第43話 未必の故意のカチコミ①

 ベントが従業員たちのギルド離脱届をバーキングに出しに行くのは親切心からである。


 本来、バーキングの勇士が失踪しようとベントの知ったことではない。


 ただ、その親切心の半分は建前だった。


 バーキングはただでさえ縄張りにうるさいのに、勇士を取られたとあっては黙っているはずがない。

 縄張り以上に激怒し、全戦力でプログレスやエアバイク改製造工場を襲撃するに決まっている。


 そこでベントはこう考えた。

 どうせどこかが戦場と化すのであれば、伯爵領外になるよう誘導したい、と。


 ベントはエアバイク改でバーキングのギルドホームへ向かった。


 今日のベントは現段階で可能な限りの完全武装をしていた。


 一見するといつもと変わらない。

 黒いシャツの上に白衣を羽織っているだけにしか見えない。


 しかしジオスたちバーキング襲撃のときにも使わなかった最新の開発品を身に着けている。


「おい、そこのおまえ。止まれ! おい、待て!」


 ベントが子爵領に入ると、緑のケープを着た男たちが目ざとくベントを見つけて追いかけてきた。


 彼らが乗っているのはウィルドのロバことダロス。

 エアバイク改とは速度が2倍以上も違うので、ベントからすると道端の野生動物と変わりない。


 ベントは彼らに見向きもせずにエアバイク改を走らせつづけた。


 バーキングのギルドホームはシンプルな形のでかい建物だった。シエンス共和国の建物でいうと体育館に似ている。


 ホームの前には緑のケープをまとった勇士が5人ほどたむろしていた。


 ベントが彼らの前に止まると、彼らの視線がいっせいにベントとエアバイク改に集まった。


「失礼。ギルドマスターさんはいますか? 大事な書類を届けに来たのですが」


 大事な書類と言われてしまっては、彼らもベントを無下にはできないだろう。


 その書類がマスターにとって重要なものだった場合、軽率な行動を取ればマスターからどんな罰を受けるかわかったものではないからだ。


「こっちだ。入れ」


 勇士のうちのひとりがホームの扉を開けて、あごで中に入るよう促した。


 ホーム内には緑のケープをまとった者たちが100人以上はいた。


 ベントがホームに入った瞬間、広いホーム内にまんべんなく分散していた彼らの視線が一瞬でベントに集中した。


 ホームの最奥の壇上は調理台やら調理器具が並んでいて、そこでひとり、白いエプロンを着たエルフの男が鼻歌を垂れ流しながら料理をしていた。


 彼だけはベントに見向きもせず、ひたすら料理を続けている。


「おい」


 ベントがホームの中央まで来たとき、ひとりの男に呼びとめられた。

 右目に眼帯を着けている。口が半開きになっていて、その中にすきっ歯を覗かせていた。

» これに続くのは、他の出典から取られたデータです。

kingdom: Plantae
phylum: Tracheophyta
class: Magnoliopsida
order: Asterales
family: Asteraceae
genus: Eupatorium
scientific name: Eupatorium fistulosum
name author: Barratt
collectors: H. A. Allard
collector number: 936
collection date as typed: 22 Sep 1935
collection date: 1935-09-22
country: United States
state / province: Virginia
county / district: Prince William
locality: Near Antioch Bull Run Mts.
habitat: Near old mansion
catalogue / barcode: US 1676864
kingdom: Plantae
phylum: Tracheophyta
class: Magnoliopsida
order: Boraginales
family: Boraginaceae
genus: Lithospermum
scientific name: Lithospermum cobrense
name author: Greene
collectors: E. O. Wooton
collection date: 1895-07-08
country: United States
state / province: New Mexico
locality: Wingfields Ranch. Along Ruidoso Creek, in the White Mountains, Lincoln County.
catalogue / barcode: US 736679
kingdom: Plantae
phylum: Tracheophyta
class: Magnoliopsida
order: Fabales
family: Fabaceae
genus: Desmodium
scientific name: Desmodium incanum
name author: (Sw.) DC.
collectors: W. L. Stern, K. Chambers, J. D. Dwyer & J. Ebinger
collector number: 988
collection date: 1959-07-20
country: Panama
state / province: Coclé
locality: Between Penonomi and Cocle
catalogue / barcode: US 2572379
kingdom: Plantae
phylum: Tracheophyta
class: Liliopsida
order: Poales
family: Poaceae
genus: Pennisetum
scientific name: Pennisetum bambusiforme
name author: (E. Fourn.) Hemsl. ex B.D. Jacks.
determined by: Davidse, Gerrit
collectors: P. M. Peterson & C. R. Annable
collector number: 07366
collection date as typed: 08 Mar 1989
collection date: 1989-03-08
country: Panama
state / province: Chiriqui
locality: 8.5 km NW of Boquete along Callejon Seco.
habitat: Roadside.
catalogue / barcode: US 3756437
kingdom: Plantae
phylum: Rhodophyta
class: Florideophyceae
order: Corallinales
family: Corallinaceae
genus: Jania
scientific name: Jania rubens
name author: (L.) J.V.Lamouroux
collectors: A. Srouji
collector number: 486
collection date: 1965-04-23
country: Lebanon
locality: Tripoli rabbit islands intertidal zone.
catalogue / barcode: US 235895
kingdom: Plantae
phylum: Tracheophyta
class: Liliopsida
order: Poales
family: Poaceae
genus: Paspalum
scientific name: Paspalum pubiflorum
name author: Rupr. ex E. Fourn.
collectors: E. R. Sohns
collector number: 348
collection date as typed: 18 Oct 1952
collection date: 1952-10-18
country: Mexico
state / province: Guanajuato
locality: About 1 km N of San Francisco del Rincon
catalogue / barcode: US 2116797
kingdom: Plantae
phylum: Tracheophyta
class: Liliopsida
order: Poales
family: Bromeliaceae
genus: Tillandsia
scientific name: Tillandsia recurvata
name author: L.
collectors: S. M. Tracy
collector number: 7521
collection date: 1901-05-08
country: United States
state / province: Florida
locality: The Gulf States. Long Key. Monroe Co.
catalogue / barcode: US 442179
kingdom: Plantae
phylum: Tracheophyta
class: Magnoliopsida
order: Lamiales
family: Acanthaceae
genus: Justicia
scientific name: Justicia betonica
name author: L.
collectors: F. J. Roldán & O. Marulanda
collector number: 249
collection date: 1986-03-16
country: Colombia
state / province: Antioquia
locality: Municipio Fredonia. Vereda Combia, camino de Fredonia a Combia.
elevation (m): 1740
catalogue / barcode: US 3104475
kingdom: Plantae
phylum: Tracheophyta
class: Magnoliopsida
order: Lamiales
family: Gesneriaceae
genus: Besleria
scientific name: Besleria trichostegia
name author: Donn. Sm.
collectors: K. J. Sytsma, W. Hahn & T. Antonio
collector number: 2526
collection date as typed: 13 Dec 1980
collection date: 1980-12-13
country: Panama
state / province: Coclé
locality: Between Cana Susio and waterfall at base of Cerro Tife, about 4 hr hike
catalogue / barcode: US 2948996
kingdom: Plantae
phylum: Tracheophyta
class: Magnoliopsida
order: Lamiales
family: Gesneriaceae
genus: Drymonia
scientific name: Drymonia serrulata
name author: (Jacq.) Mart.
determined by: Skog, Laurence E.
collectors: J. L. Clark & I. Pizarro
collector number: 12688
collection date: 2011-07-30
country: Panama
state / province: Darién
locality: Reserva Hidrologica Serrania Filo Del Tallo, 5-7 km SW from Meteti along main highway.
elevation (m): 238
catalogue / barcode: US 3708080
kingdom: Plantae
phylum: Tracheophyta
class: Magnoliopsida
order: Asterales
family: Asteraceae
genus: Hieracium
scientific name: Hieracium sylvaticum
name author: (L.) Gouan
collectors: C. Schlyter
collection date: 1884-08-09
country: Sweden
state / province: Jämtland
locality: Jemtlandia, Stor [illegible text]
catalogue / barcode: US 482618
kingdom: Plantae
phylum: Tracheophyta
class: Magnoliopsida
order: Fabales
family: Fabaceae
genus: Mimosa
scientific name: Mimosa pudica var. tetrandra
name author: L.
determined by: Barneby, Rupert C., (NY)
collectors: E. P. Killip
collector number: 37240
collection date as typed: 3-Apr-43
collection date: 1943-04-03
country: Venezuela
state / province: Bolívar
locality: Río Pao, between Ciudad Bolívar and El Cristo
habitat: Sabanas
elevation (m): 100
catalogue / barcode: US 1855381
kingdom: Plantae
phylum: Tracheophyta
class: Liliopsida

「バーキングのギルドマスターさんに大事な書類を届けに来ました」


「オイラはすきっ歯のギャット。バーキングの幹部だ。オイラから渡す」


「ではお願いします」


 ベントは分厚い封筒をすきっ歯のギャットに渡した。


 彼は抵抗されると思っていたのか、ベントがすんなり封筒を渡したことが意外そうだった。


「これ、先にオイラが中を確認していいか? 危険物が入っていないか確認したいからな」


「ええ、構いませんよ」


 すきっ歯のギャットは封筒を開いて中を覗き込み、それから手を突っ込んで書類の束を取り出した。


 その書類を見た瞬間、彼は固まった。


 その様子を見ていたようで、彼と同じく眼帯をした者たちふたりが近づいてきて書類に目を落とした。


 3人とも蒼白している。


 やがて、左目に眼帯を着けた鷲鼻の女がボソッと言った。


「これは緊急事態だわ。一刻も早くマスターに伝えないと……」


 それに続いて右目に眼帯をしたなで肩の男が声を殺して叫んだ。


「オラは嫌だ! 料理中のマスターに話しかけたら食材にされちゃうよぉ!」


 なで肩の男は太っている。食材に使うなら肉がふんだんに取れるだろう。


 壇上から聞こえてくる鼻歌のボリュームが大きくなった。力強く、荒々しくなっている。


 まるで報告義務を果たさない部下にイラついていることをアピールしているかのようだった。